Jews may be wrong that sovereign control of security most ensures Jewish safety in the contemporary world, but it is understandable how millennia of Jewish history, especially the recent history of pogroms and genocide that most influenced Zionism, would engrain that belief. The contemporary fate of Rohingya, Kurds, Tibetans, Uigurs, etc., etc. (and indeed, Palestinians!), no doubt reinforces the conviction that it is naive to depend on the conscience of others to provide protection. Again, this may be a wrongheaded, unjustified cynicism. But it is a psychological reality that smart political strategy must take into account.


Perhaps liberal Israeli Jews will come to realize that their hopes to avoid rule by an illiberal, authoritarian-religious regime is doomed unless they can incorporate all Palestinians now under Israeli jurisdiction into an anti-Jewish supremacist, liberal democratic coalition. But they would also have to believe that there is sufficient non-nationalist, liberal Palestinians in Israel, the West Bank, and Gaza to constitute such a potential coalition, and believe that that coalition could amass the power to (non-violently) overthrow Jewish nationalist power that currently denies Gaza and West Bank Palestinians democratic rights. And these liberal Jews would have to fear Jewish illiberalism more than they do the loss of Israeli security autonomy. All this may come to be. But none of it looks remotely close to actually being.
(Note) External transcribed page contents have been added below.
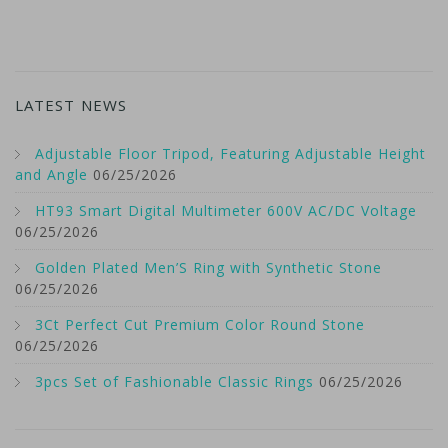
LATEST NEWS
Adjustable Floor Tripod, Featuring Adjustable Height
and Angle
06/25/2026
HT93 Smart Digital Multimeter 600V AC/DC Voltage
06/25/2026
Golden Plated Men’S Ring with Synthetic Stone
06/25/2026
3Ct Perfect Cut Premium Color Round Stone
06/25/2026
3pcs Set of Fashionable Classic Rings
06/25/2026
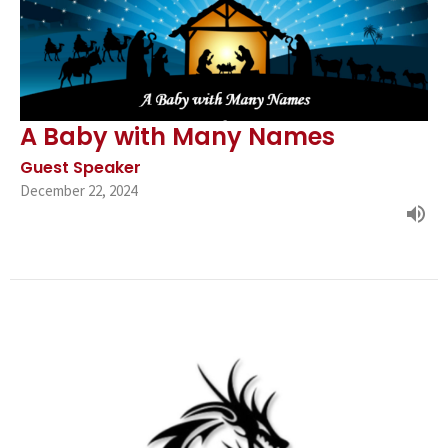
A Baby with Many Names
Guest Speaker
December 22, 2024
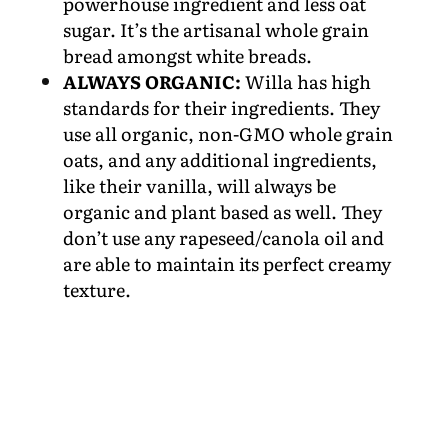
powerhouse ingredient and less oat
sugar. It’s the artisanal whole grain
bread amongst white breads.
ALWAYS ORGANIC:
Willa has high
standards for their ingredients. They
use all organic, non-GMO whole grain
oats, and any additional ingredients,
like their vanilla, will always be
organic and plant based as well. They
don’t use any rapeseed/canola oil and
are able to maintain its perfect creamy
texture.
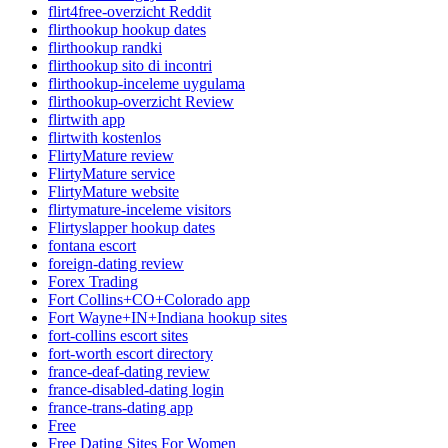
flirt4free-overzicht Reddit
flirthookup hookup dates
flirthookup randki
flirthookup sito di incontri
flirthookup-inceleme uygulama
flirthookup-overzicht Review
flirtwith app
flirtwith kostenlos
FlirtyMature review
FlirtyMature service
FlirtyMature website
flirtymature-inceleme visitors
Flirtyslapper hookup dates
fontana escort
foreign-dating review
Forex Trading
Fort Collins+CO+Colorado app
Fort Wayne+IN+Indiana hookup sites
fort-collins escort sites
fort-worth escort directory
france-deaf-dating review
france-disabled-dating login
france-trans-dating app
Free
Free Dating Sites For Women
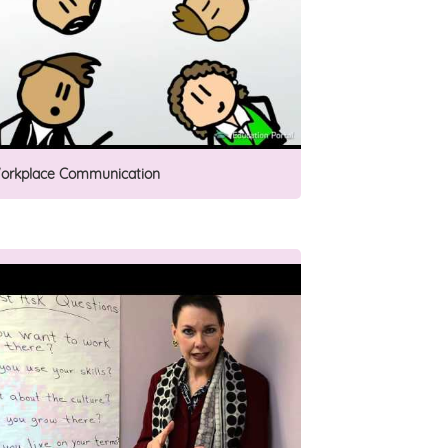
orkplace Communication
Those wanting to stop the violation of Palestinian rights, and/or save Israeli Jews from the harms ultimately bound to flow (indeed already flowing) from perpetuating those violations, have two strategic tasks: demonstrating and raising the price of the immoral status quo, and convincing Israeli Jews that a less costly alternative is available. Declaring two-states dead makes that second task much more difficult and will serve to prolong the ever-deepening oppression. (The Palestinians already believe there are a variety of feasible alternatives less costly to them than the status quo).


None of this means that the Israeli Jews’ felt need for full control of their own security is an immutable fact. An Israeli national identity that includes Jews and Palestinians might emerge, or antisemitism might so diminish, that future generations of Israeli Jews might become less obsessed with security autonomy. Nor does it mean that the right strategy now is to promote two-states; demands that the violation of Palestinian rights be ended immediately need not specify the political form that takes, and besides being morally correct, such demands help raise the cost of the unjust status quo. But it does mean that we should be open to any arrangement that each people, Palestinians and Jews, democratically endorse. Perhaps it will be a single democratic state, or a close confederation of two-states, or two democratic states that view each other suspiciously. But telling Israeli Jews, and much of diaspora Jewry, that the only possible or acceptable alternative to the unjust reality, is the loss of security autonomy, will extend that injustice. Proclaiming the death of two-states gives extended life to the single undemocratic Jewish state.